A la edad de veinte años salió navegando con tres amigas desde Marsella hasta Atenas, donde vendieron el barco. Fue una experiencia muy emocionante pero no lo bastante para la inquieta viajera. Sin apenas dinero pero con una curiosidad inmensa viajó a Moscú, supuestamente para escribir acerca de la industria del cine, pero en realidad era para observar la vida en Rusia y adentrarse en regiones poco exploradas. Su primer libro es un relato de un trekking remarcable que realizó en 1932 desde Moscú hasta las fronteras orientales del Turquestán ruso.

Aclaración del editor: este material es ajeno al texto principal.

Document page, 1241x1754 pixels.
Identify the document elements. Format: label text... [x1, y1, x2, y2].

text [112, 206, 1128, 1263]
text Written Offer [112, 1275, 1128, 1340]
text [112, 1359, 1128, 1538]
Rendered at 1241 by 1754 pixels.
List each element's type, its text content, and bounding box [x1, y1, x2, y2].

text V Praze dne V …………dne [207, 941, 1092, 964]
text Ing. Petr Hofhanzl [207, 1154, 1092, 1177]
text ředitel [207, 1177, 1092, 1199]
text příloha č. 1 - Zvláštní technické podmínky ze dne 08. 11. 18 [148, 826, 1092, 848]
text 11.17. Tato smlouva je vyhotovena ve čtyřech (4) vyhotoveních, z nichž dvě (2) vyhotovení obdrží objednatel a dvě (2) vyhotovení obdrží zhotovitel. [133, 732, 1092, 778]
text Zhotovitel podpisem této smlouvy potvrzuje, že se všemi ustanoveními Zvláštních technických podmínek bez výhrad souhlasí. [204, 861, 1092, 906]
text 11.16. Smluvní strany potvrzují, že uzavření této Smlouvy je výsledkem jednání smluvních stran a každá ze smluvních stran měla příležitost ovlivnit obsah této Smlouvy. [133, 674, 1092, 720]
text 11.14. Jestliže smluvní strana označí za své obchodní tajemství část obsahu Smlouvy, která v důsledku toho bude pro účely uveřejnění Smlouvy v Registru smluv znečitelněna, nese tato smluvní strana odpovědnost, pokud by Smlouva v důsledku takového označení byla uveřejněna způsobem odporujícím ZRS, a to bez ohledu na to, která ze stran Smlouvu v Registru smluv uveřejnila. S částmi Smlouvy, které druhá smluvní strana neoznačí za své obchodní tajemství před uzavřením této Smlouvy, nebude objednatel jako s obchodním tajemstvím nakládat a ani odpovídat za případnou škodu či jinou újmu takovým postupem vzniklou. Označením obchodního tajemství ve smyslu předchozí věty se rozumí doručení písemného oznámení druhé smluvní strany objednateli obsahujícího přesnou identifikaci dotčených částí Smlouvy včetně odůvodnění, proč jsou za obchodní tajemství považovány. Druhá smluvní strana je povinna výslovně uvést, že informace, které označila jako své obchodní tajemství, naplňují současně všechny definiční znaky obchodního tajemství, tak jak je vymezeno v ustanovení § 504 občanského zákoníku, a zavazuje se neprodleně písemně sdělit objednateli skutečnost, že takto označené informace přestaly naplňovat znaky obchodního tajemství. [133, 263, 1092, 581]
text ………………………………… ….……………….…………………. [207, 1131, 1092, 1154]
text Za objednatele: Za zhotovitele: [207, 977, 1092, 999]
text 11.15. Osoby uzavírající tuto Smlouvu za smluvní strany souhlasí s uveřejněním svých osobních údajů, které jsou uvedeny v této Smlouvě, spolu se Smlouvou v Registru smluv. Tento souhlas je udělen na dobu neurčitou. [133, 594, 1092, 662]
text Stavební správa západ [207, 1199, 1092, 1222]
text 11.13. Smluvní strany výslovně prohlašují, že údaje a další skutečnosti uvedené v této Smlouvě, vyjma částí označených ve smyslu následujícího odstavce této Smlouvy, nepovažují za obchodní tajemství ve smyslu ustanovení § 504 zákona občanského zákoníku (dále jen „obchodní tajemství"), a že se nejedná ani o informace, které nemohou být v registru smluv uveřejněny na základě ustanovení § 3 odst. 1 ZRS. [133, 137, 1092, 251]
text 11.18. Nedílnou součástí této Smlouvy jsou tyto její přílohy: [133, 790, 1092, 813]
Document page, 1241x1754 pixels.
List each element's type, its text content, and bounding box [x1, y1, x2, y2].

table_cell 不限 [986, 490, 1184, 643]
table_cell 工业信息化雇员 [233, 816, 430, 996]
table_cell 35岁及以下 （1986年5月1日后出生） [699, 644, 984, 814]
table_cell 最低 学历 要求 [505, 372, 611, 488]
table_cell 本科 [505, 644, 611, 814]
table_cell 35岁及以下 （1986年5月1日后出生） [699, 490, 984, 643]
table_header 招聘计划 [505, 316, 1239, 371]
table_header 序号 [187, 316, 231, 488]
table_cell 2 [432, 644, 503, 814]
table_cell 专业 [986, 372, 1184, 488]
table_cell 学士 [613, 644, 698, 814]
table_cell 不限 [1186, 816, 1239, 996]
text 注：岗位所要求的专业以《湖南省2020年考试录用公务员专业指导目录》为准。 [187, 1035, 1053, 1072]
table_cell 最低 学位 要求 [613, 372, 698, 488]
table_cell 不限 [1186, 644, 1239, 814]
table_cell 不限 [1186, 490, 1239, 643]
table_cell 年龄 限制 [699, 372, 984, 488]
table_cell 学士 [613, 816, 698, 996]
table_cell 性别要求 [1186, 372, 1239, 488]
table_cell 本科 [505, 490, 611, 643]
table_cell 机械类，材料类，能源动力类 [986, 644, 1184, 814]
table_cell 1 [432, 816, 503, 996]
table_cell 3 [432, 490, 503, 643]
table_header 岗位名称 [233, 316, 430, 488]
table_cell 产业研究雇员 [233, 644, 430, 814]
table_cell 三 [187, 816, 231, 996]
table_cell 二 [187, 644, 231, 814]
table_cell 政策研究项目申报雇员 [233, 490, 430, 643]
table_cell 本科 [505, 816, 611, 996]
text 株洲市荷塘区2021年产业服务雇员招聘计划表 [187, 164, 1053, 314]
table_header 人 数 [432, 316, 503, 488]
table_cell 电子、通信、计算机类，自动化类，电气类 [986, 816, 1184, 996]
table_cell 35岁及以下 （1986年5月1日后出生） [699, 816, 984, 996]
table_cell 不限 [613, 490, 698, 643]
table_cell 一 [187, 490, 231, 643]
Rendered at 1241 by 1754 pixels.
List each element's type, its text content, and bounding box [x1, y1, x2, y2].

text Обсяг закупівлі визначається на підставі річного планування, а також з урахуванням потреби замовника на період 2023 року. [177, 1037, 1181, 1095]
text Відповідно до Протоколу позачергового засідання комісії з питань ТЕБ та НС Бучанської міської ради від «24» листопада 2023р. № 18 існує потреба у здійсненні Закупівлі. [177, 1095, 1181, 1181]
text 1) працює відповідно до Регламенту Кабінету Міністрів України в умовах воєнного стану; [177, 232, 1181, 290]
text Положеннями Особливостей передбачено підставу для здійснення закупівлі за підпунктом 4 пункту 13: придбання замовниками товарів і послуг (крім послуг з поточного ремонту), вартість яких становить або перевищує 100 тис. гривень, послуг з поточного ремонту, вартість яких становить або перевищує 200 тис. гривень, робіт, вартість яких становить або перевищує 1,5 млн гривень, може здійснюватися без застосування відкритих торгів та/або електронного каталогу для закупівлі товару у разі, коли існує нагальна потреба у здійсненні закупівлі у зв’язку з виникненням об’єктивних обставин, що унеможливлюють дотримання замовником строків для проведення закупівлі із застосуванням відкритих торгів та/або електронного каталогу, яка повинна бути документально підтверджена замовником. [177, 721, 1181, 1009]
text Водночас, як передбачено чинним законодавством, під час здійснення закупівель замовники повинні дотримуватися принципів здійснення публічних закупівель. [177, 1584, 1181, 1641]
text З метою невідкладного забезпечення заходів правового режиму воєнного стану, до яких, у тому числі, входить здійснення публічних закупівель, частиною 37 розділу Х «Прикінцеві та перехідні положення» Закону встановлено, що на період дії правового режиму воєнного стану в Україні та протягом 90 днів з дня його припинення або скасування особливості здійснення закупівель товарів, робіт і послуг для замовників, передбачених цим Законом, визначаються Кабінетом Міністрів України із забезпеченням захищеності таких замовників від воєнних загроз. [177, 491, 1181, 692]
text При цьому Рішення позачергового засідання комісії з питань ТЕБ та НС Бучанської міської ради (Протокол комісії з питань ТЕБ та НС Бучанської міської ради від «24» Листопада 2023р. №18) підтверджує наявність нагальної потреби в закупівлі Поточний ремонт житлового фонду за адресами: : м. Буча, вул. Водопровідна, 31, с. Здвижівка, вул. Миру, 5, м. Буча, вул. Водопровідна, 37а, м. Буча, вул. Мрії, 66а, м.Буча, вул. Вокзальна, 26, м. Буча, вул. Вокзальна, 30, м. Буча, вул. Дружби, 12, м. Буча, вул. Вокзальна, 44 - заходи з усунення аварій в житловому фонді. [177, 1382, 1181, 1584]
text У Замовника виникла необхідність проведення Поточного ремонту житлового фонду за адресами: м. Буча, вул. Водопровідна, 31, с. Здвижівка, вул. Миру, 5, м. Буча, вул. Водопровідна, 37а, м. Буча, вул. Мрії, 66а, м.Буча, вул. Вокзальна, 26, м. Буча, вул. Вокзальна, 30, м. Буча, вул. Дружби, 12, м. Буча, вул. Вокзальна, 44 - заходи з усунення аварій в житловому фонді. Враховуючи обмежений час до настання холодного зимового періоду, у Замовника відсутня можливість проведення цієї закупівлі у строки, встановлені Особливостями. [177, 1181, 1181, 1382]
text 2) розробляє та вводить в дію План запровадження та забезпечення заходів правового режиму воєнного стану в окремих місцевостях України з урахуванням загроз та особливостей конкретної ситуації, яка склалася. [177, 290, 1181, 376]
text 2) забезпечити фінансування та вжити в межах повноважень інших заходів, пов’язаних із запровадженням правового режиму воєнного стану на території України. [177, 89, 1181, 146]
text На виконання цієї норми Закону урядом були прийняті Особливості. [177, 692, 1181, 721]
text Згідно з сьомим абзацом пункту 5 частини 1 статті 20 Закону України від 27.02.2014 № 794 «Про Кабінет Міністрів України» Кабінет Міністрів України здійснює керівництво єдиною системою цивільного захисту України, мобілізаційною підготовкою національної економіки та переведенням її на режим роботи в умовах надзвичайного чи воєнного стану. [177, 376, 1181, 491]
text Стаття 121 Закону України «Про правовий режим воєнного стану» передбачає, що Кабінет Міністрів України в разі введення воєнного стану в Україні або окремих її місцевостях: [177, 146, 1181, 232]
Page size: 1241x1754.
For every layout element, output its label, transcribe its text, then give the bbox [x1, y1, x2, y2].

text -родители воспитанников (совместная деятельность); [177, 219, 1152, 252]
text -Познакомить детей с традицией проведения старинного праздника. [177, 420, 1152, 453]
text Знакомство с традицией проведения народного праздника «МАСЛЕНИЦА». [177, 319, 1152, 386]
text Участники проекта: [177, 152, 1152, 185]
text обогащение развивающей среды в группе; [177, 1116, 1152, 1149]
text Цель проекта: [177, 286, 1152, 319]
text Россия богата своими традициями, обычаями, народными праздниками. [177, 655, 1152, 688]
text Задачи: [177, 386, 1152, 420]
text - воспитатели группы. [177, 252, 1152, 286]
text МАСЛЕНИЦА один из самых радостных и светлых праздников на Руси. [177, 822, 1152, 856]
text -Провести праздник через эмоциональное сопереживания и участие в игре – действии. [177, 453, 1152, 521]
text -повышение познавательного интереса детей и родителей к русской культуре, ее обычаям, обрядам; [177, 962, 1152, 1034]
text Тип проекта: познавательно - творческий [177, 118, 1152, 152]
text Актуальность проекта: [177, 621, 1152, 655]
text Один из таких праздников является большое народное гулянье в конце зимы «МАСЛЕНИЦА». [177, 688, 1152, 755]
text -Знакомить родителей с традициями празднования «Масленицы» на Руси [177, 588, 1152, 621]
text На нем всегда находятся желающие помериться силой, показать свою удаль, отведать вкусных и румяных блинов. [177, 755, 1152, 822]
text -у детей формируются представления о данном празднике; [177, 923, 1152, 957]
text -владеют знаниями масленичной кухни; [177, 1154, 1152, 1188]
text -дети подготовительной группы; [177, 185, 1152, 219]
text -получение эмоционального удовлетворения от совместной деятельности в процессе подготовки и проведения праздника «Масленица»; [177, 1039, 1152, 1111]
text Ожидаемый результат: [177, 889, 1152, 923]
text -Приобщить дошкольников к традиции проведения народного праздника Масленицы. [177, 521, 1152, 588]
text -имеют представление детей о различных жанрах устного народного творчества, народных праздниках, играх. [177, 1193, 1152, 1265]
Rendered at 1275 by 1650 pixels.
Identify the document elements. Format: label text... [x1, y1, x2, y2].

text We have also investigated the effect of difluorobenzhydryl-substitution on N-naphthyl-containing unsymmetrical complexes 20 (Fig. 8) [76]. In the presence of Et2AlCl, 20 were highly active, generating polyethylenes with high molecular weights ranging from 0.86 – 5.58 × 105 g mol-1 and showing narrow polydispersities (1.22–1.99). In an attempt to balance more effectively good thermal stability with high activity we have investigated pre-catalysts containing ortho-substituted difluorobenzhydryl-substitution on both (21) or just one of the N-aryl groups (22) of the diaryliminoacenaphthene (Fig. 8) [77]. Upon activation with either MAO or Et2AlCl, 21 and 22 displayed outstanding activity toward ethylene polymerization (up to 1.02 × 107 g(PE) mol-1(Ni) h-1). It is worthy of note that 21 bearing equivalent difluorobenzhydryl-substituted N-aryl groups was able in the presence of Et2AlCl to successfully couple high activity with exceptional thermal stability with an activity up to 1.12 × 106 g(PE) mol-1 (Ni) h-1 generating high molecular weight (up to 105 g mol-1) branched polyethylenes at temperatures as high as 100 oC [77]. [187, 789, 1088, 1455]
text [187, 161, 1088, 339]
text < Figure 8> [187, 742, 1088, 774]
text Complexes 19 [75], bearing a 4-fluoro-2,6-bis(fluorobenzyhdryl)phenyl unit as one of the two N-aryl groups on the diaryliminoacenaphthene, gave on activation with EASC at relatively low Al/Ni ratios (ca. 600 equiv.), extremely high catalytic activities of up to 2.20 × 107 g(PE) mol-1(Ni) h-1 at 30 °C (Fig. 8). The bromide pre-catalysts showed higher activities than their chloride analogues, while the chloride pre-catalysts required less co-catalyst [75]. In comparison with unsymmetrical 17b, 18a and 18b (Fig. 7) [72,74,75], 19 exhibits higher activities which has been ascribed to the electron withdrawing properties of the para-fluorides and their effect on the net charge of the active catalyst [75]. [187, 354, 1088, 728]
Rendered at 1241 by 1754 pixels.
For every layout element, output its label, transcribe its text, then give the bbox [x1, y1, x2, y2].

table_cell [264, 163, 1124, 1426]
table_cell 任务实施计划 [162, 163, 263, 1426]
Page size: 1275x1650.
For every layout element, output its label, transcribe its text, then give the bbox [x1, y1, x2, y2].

En 1934 fue nombrada corresponsal especial del periódico francés Le Petit Parisién y se marchó a Manchuria, ocupada por aquel entonces por el ejército japonés. Allí conoció al periodista inglés Peter Fleming y, juntos, emprendieron un peligroso viaje que sería legendario. Regresaron a Europa partiendo de Pekín, atravesando el Turquestán chino -cerrado a los extranjeros y en guerra- remontando la cordillera del Karakorum hasta llegar a Cachemira y a la India. Fueron ocho meses de viaje, donde tuvieron que enfrentarse a todo tipo de penalidades. La dureza del clima, la extrema pobreza de la región, la dificultad para encontrar camellos y la amenaza constante de los bandoleros no consiguieron doblegar a Ella. A su regreso la intrépida escritora y fotógrafa escribió uno de sus libros más famosos De Pekín a Cachemira. Una mujer a través del Asia Central en 1935.
El siguiente viaje de Ella Maillart fue en 1939 y lo hizo en coche desde Ginebra a Kabul y Peshawar. Cuando llegó a la India acababa de estallar la Segunda Guerra Mundial y la infatigable viajera se asentó en una aldea al sur de Madras donde pasó cinco años entregada a la oración y viviendo de forma modesta. Fue inmensamente feliz, recorriendo el Tíbet y el Nepal, con la única compañía de su gato, y meditando con su gurú: «Explorando el no cartografiado territorio de mi propia mente», según sus propias palabras.
En 1939 en compañía de una amiga emprendió otro fascinante viaje a través de Turquía, Persia y Afganistán. Desde Suiza las dos mujeres viajaron solas a los lugares más agrestes de Asia. Unos años después de su aventura publicó La ruta cruel, otra muestra de su talento como escritora de viajes.
A partir de 1946 Ella Maillart se instaló definitivamente en Suiza, en la aldea de Chandolin, rodeada de los imponentes Alpes nevados. Cuando murió tenía noventa y tres años y no había perdido ni un ápice de su innata curiosidad.